The 1.1.0 release merged in many patches that had been done for other customers but did not change the structure of the code in any significant way. By this time, however, most of the core members were unhappy with the current architecture and had decided to work on refactoring the code.

The initial release (1.0.0 on 2006-09-06[2]) and the events leading up to it, are described in the History section.

1.3+ Architecture[edit]

Prior to 1.3, there were numerous challenges in the code base, such as the fact that the Perl code generated both database queries and web pages by using a combination of string-concatenation and string-printing page snippets to compose the resulting HTML. While this functioned reasonably well, it made the interface very difficult to modify, and interoperability with projects written in other languages particularly difficult. Additionally, most state was kept in global variables which were modified all over the place, leading to unexpected results on nearly every code-modification.

Faced with these challenges, the LedgerSMB team developed a new architecture which addresses these issues by adding support for templates in the user interface, and moving all database calls into stored procedures. Although closely resembling model-view-controller (MVC) in structure, it is not broken down in precisely the same way as other MVC implementations.[3]

The overall design considerations included a desire to ensure that multiple programming languages could be used cross-platform to access LedgerSMB logic and that security would be consistently enforced across these applications. Thus the LedgerSMB team envisioned a "one database, many applications" environment typical of PostgreSQL. The overall approach heavily leverages PostgreSQL roles (application users are database users, and are assigned roles). Access to the database logic for new code (added in 1.3 or later) goes through stored procedures which act like named queries. Permissions are sometimes granted on underlying relations or on the stored procedures.
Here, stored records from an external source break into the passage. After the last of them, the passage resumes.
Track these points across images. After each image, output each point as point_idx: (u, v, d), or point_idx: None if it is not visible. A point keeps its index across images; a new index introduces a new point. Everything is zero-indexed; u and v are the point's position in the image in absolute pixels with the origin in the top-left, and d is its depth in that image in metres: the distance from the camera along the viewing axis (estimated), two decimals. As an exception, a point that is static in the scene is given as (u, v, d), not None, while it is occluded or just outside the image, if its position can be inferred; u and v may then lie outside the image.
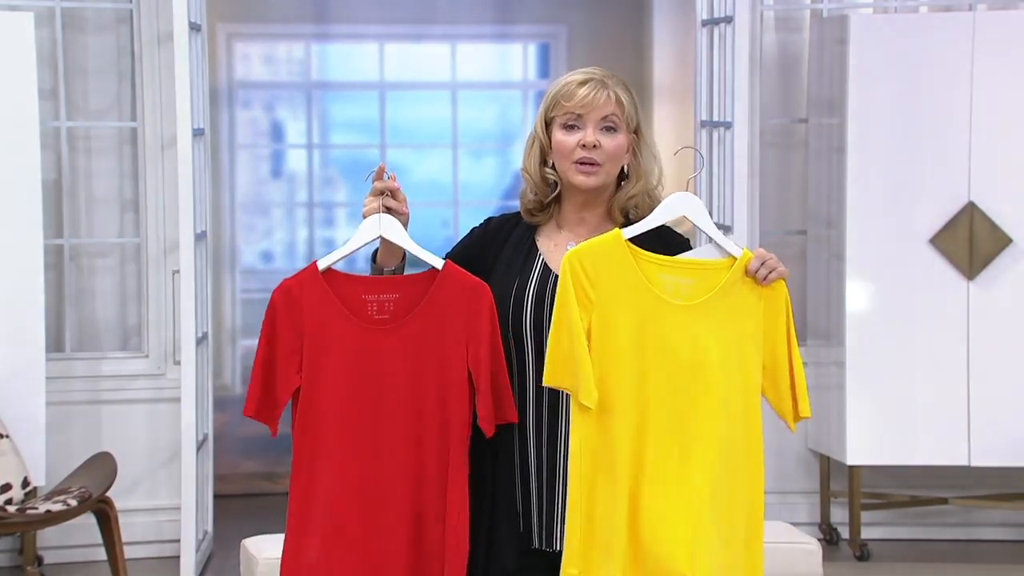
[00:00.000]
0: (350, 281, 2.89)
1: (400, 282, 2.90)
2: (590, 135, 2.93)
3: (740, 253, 2.88)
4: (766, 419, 2.92)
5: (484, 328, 2.85)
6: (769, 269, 2.86)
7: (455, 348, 2.85)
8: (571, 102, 2.95)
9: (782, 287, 2.89)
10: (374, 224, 2.91)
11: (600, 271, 2.82)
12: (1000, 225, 5.89)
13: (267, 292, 2.97)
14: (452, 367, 2.85)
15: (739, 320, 2.85)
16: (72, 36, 6.04)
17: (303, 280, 2.87)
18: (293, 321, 2.86)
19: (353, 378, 2.85)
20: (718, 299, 2.85)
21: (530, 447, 2.94)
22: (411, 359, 2.85)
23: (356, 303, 2.87)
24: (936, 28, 5.95)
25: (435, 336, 2.86)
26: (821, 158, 6.23)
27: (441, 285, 2.87)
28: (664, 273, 2.84)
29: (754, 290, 2.86)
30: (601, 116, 2.94)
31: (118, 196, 6.16)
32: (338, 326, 2.85)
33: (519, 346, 2.94)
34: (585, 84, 2.95)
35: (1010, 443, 5.90)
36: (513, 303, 2.95)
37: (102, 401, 6.04)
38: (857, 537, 6.03)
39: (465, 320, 2.85)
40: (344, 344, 2.85)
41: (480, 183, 8.14)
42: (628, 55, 7.84)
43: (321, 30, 8.03)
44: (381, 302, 2.87)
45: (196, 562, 5.54)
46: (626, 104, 2.96)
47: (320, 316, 2.85)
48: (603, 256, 2.83)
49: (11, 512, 5.03)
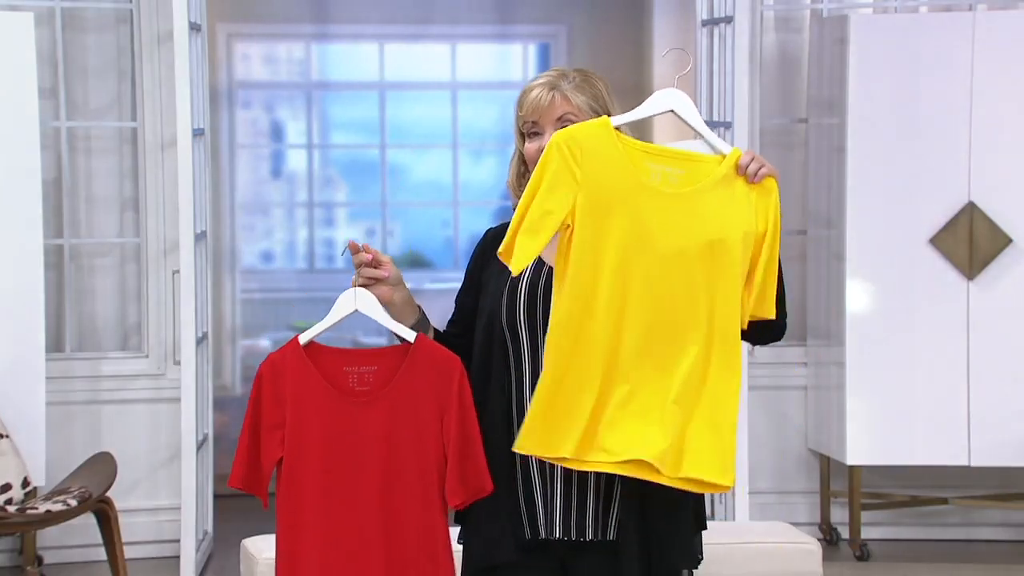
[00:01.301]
0: (331, 353, 2.94)
1: (378, 354, 2.95)
2: (546, 140, 2.95)
3: (730, 151, 2.85)
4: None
5: (454, 401, 2.89)
6: (760, 164, 2.84)
7: (429, 422, 2.90)
8: (524, 110, 2.99)
9: (773, 184, 2.85)
10: (350, 299, 2.95)
11: (586, 152, 2.78)
12: (1000, 225, 5.89)
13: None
14: (427, 441, 2.90)
15: (730, 214, 2.81)
16: (72, 36, 6.05)
17: (286, 354, 2.93)
18: (277, 395, 2.92)
19: (333, 449, 2.91)
20: (708, 191, 2.81)
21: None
22: (388, 432, 2.91)
23: (337, 375, 2.93)
24: (936, 28, 5.95)
25: (410, 410, 2.90)
26: (821, 158, 6.23)
27: (413, 359, 2.91)
28: (651, 161, 2.81)
29: (745, 186, 2.83)
30: (556, 118, 2.96)
31: (118, 196, 6.16)
32: (319, 399, 2.91)
33: (514, 338, 2.94)
34: (534, 89, 2.98)
35: (1010, 443, 5.90)
36: (507, 296, 2.96)
37: (102, 401, 6.04)
38: (857, 537, 6.03)
39: (436, 393, 2.90)
40: (324, 416, 2.91)
41: (480, 183, 8.14)
42: (628, 55, 7.84)
43: (321, 30, 8.03)
44: (361, 374, 2.93)
45: (196, 562, 5.54)
46: (580, 101, 2.96)
47: (301, 389, 2.91)
48: (590, 139, 2.80)
49: (11, 512, 5.03)
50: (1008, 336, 5.89)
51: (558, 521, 2.93)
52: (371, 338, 7.77)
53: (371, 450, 2.90)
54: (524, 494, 2.95)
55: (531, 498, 2.94)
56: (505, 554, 2.93)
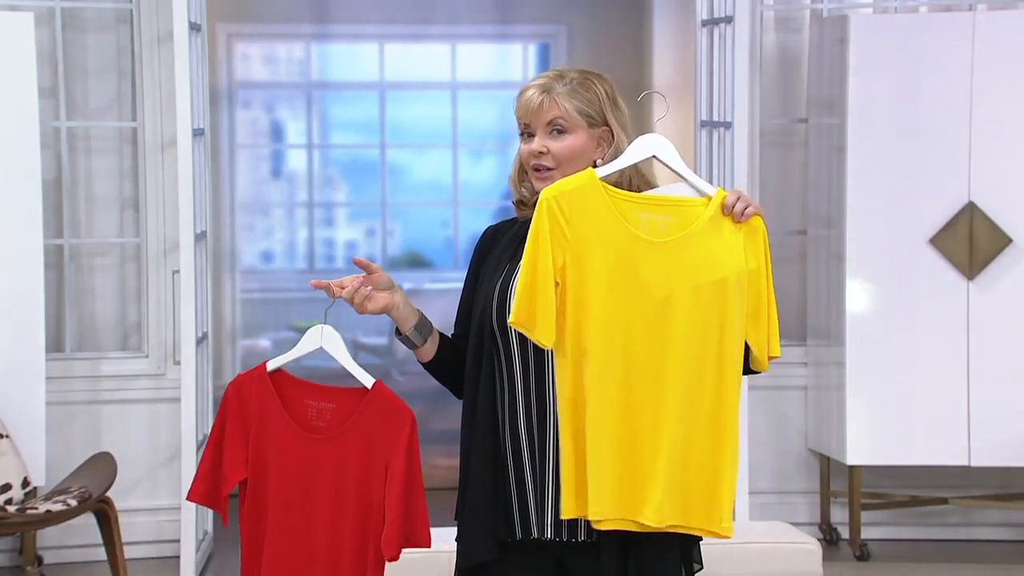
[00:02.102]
0: (296, 385, 2.98)
1: (337, 393, 2.98)
2: (536, 142, 2.98)
3: (714, 192, 2.85)
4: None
5: (401, 453, 2.90)
6: (745, 204, 2.85)
7: (376, 468, 2.92)
8: (518, 111, 3.02)
9: (760, 223, 2.85)
10: (316, 335, 2.99)
11: (575, 209, 2.80)
12: (1000, 225, 5.89)
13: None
14: (372, 487, 2.92)
15: (719, 257, 2.82)
16: (72, 36, 6.05)
17: (253, 378, 2.98)
18: (242, 416, 2.97)
19: (289, 479, 2.95)
20: (697, 235, 2.82)
21: (521, 438, 2.95)
22: (337, 472, 2.94)
23: (299, 407, 2.96)
24: (936, 28, 5.95)
25: (359, 454, 2.93)
26: (821, 158, 6.23)
27: (368, 405, 2.94)
28: (639, 210, 2.82)
29: (733, 226, 2.83)
30: (547, 121, 2.97)
31: (118, 196, 6.16)
32: (279, 428, 2.96)
33: (504, 338, 2.95)
34: (528, 91, 3.00)
35: (1010, 443, 5.90)
36: (498, 295, 2.96)
37: (102, 401, 6.04)
38: (857, 537, 6.03)
39: (385, 442, 2.92)
40: (283, 446, 2.95)
41: (480, 183, 8.14)
42: (628, 55, 7.84)
43: (321, 30, 8.03)
44: (320, 409, 2.97)
45: (196, 562, 5.54)
46: (572, 106, 2.96)
47: (264, 416, 2.96)
48: (578, 194, 2.81)
49: (11, 512, 5.03)
50: (1008, 336, 5.89)
51: (549, 521, 2.93)
52: (371, 338, 7.77)
53: (322, 485, 2.94)
54: (517, 494, 2.95)
55: (524, 498, 2.95)
56: (485, 553, 2.94)
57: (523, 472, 2.95)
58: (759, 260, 2.85)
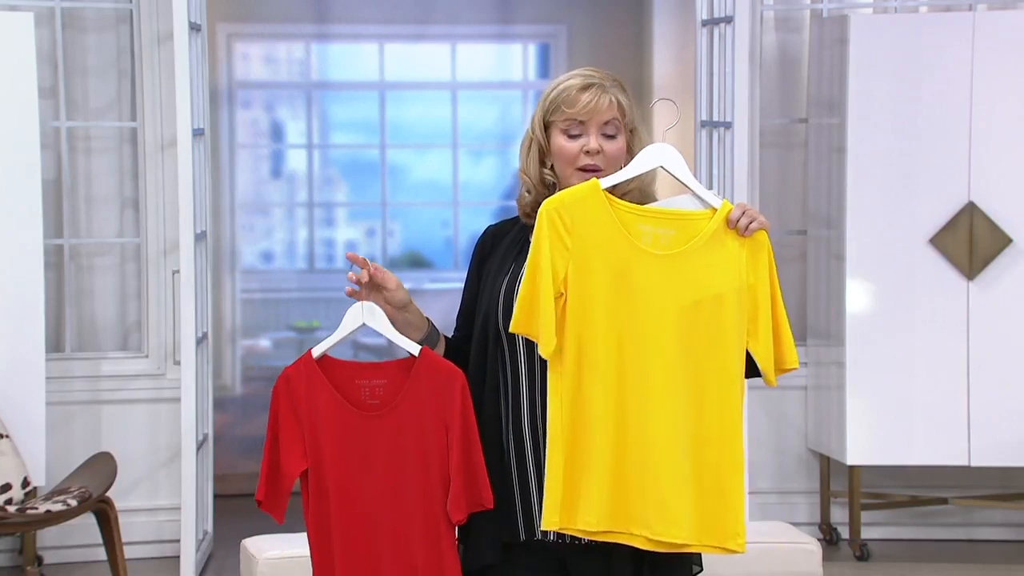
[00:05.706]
0: (344, 367, 2.98)
1: (387, 367, 2.99)
2: (593, 142, 2.93)
3: (720, 204, 2.84)
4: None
5: (456, 416, 2.91)
6: (750, 219, 2.83)
7: (434, 435, 2.93)
8: (574, 108, 2.94)
9: (764, 237, 2.84)
10: (358, 312, 3.00)
11: (576, 219, 2.80)
12: (1000, 225, 5.89)
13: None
14: (432, 456, 2.93)
15: (721, 270, 2.81)
16: (72, 36, 6.05)
17: (300, 368, 2.97)
18: (294, 408, 2.96)
19: (351, 461, 2.95)
20: (699, 249, 2.81)
21: (526, 439, 2.95)
22: (397, 445, 2.94)
23: (350, 388, 2.97)
24: (936, 28, 5.95)
25: (416, 423, 2.93)
26: (821, 158, 6.23)
27: (418, 373, 2.94)
28: (642, 223, 2.81)
29: (736, 240, 2.82)
30: (603, 121, 2.94)
31: (118, 196, 6.16)
32: (334, 412, 2.95)
33: (510, 339, 2.94)
34: (587, 90, 2.94)
35: (1010, 443, 5.90)
36: (503, 298, 2.95)
37: (102, 401, 6.04)
38: (857, 537, 6.03)
39: (440, 408, 2.92)
40: (340, 430, 2.95)
41: (480, 183, 8.14)
42: (628, 55, 7.84)
43: (321, 30, 8.03)
44: (372, 387, 2.97)
45: (196, 562, 5.54)
46: (625, 107, 2.96)
47: (317, 403, 2.96)
48: (580, 204, 2.80)
49: (11, 512, 5.03)
50: (1008, 336, 5.89)
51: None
52: (371, 338, 7.77)
53: (384, 461, 2.94)
54: (521, 496, 2.95)
55: (528, 500, 2.95)
56: (493, 556, 2.94)
57: (527, 473, 2.95)
58: (760, 275, 2.83)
The stored procedures have semantic argument names, allowing for automatic mapping in of object properties. These are then exposed to the Perl code through fairly light-weight wrappers. User interface code wrapped around Template Toolkit, which is also used for generating PDF's via LaTeX, CSV files, Excel, Open Document etc. Workflow is handled through relatively light-weight Perl scripting.


The project began as a fork of SQL-Ledger when Chris Travers, dissatisfied with the handling of security bugs in SQL-Ledger, partnered with Christopher Murtagh to produce a fix for CVE-2006-4244.[4] This bug was apparently reported to the SQL-Ledger author, Dieter Simader, several months prior[5] to the Chris' working on a patch. The initial release of LedgerSMB, along with full disclosure of the bug on the main mailing list,[6] strained relations between SQL-Ledger supporters and the members of the nascent LedgerSMB project.

The forking of LedgerSMB is considered by some[7] to be part of the reason for the anti-forking clause[8] in the short-lived SQL-Ledger Open Source License, which was used for SQL-Ledger 2.8.0.